DIRECTIVE
In the records that follow, the lines from the one containing "the source language?" to the one containing "The basic process", inclusive, are to be given again exactly.

RECORD EXTRACTS
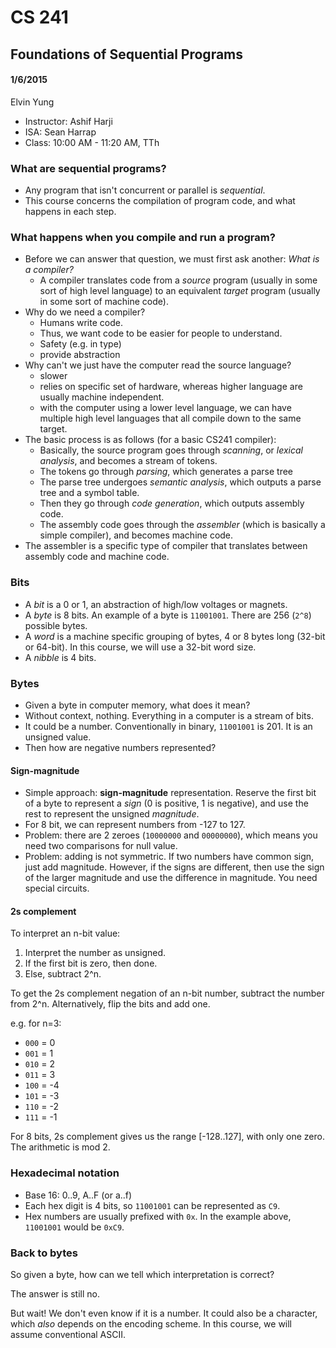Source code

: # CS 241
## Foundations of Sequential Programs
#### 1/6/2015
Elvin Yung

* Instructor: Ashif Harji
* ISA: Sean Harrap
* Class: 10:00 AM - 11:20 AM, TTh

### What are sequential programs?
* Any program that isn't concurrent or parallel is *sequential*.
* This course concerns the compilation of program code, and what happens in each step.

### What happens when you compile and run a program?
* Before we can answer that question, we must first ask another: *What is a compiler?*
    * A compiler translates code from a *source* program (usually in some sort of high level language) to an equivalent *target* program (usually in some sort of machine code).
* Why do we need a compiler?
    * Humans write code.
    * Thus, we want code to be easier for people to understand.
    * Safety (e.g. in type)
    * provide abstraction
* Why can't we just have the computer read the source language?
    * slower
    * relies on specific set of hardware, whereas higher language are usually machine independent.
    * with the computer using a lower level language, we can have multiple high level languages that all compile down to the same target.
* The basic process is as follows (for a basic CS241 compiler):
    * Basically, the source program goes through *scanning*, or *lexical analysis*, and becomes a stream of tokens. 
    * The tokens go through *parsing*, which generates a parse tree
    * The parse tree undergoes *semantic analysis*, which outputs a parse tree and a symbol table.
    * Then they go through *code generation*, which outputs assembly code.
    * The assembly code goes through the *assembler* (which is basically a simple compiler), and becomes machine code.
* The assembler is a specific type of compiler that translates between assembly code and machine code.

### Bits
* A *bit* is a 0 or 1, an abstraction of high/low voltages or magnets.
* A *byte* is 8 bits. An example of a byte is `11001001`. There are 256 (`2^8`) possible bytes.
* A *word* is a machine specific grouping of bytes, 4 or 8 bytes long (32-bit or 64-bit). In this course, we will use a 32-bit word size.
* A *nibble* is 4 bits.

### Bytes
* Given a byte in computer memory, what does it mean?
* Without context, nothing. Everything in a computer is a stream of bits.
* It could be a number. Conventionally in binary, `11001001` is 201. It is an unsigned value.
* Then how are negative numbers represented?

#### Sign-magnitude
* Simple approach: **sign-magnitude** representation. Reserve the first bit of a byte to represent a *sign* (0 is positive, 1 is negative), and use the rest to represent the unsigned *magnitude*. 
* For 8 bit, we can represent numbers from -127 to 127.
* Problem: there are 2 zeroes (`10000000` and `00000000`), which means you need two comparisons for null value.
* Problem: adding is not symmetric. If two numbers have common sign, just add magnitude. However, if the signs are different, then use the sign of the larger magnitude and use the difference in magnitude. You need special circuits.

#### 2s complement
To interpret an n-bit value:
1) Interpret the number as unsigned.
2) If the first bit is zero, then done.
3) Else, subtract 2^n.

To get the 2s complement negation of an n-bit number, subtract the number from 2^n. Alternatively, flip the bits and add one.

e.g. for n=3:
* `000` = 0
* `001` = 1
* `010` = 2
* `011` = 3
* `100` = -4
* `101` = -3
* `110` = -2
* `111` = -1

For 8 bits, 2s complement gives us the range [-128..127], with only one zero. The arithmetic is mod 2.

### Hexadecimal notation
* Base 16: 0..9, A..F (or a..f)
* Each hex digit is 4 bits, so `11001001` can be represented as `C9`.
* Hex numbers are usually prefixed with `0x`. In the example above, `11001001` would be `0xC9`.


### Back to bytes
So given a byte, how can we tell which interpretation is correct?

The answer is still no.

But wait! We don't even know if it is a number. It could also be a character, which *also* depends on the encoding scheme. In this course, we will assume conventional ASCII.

==

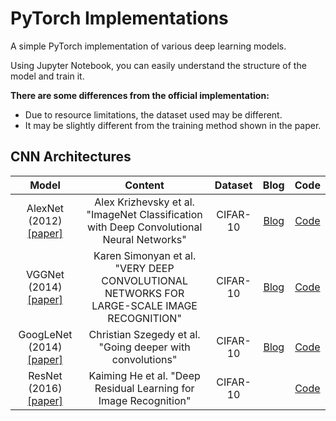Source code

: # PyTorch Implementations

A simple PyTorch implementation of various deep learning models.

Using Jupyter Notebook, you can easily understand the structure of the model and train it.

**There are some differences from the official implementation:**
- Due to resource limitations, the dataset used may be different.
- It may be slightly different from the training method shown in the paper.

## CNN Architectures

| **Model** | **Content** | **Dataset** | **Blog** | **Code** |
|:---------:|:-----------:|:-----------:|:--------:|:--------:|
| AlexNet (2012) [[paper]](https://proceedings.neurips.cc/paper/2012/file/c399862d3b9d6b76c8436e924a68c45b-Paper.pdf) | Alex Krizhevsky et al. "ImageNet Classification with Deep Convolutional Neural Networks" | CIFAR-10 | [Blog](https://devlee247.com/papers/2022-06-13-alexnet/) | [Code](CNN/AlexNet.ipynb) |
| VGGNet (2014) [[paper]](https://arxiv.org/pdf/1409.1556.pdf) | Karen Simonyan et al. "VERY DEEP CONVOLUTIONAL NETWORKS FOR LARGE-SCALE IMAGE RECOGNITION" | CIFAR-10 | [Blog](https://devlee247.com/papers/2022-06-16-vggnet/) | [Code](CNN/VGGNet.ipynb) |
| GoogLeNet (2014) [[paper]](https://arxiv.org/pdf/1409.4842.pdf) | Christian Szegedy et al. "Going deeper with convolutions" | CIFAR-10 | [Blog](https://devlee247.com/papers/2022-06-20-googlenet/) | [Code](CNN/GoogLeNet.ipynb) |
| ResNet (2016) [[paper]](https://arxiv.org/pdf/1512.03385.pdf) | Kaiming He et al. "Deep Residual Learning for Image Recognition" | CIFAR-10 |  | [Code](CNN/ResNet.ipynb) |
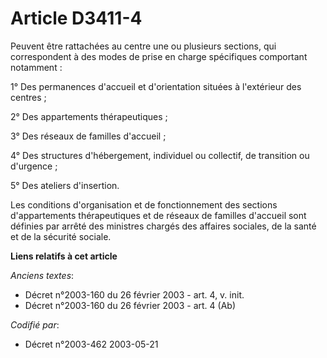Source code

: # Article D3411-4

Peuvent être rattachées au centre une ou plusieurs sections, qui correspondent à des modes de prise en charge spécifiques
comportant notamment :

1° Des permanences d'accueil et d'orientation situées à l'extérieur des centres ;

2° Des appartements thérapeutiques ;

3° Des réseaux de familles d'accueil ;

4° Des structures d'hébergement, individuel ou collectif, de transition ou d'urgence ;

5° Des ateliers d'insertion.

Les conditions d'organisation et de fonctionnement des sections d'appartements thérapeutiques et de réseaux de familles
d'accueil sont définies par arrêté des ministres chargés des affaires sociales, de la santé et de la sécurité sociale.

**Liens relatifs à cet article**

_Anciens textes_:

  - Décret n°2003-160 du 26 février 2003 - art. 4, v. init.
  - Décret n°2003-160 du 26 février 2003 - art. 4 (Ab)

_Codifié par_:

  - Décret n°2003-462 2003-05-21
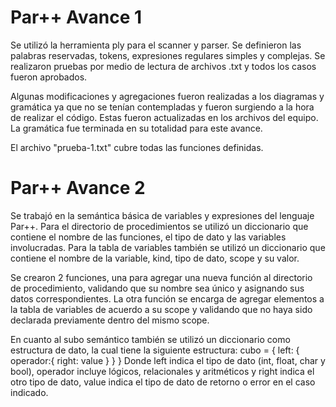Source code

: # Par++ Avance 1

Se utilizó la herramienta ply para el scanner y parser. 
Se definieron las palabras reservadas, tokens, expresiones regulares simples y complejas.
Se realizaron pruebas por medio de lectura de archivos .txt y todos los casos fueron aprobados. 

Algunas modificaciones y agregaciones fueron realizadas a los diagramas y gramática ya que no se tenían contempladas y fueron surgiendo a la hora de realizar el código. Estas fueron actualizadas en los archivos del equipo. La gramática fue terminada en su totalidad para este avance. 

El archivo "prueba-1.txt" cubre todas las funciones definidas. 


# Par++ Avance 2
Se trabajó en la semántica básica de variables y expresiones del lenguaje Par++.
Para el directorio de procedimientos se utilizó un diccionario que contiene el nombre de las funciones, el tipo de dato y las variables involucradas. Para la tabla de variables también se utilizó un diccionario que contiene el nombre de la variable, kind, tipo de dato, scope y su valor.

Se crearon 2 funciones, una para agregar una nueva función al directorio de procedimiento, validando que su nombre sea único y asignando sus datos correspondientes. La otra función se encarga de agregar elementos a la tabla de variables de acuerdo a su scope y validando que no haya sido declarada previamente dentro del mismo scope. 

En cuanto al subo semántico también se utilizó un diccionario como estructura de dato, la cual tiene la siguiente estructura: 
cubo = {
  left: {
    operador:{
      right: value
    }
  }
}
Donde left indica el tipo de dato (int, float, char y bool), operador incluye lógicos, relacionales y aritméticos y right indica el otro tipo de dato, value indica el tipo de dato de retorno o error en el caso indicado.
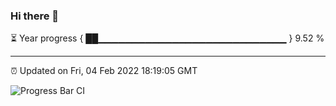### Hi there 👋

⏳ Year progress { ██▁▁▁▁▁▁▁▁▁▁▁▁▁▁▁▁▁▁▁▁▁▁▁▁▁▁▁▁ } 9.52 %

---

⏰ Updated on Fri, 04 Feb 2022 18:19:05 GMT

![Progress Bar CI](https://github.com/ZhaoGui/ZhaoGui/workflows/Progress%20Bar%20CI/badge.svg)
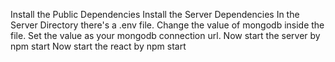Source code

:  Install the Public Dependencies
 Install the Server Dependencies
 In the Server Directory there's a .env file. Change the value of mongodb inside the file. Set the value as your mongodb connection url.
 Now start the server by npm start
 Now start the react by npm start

REPLY TO THE TASK
* Why can't we just have the computer read the source language?
    * slower
    * relies on specific set of hardware, whereas higher language are usually machine independent.
    * with the computer using a lower level language, we can have multiple high level languages that all compile down to the same target.
* The basic process is as follows (for a basic CS241 compiler):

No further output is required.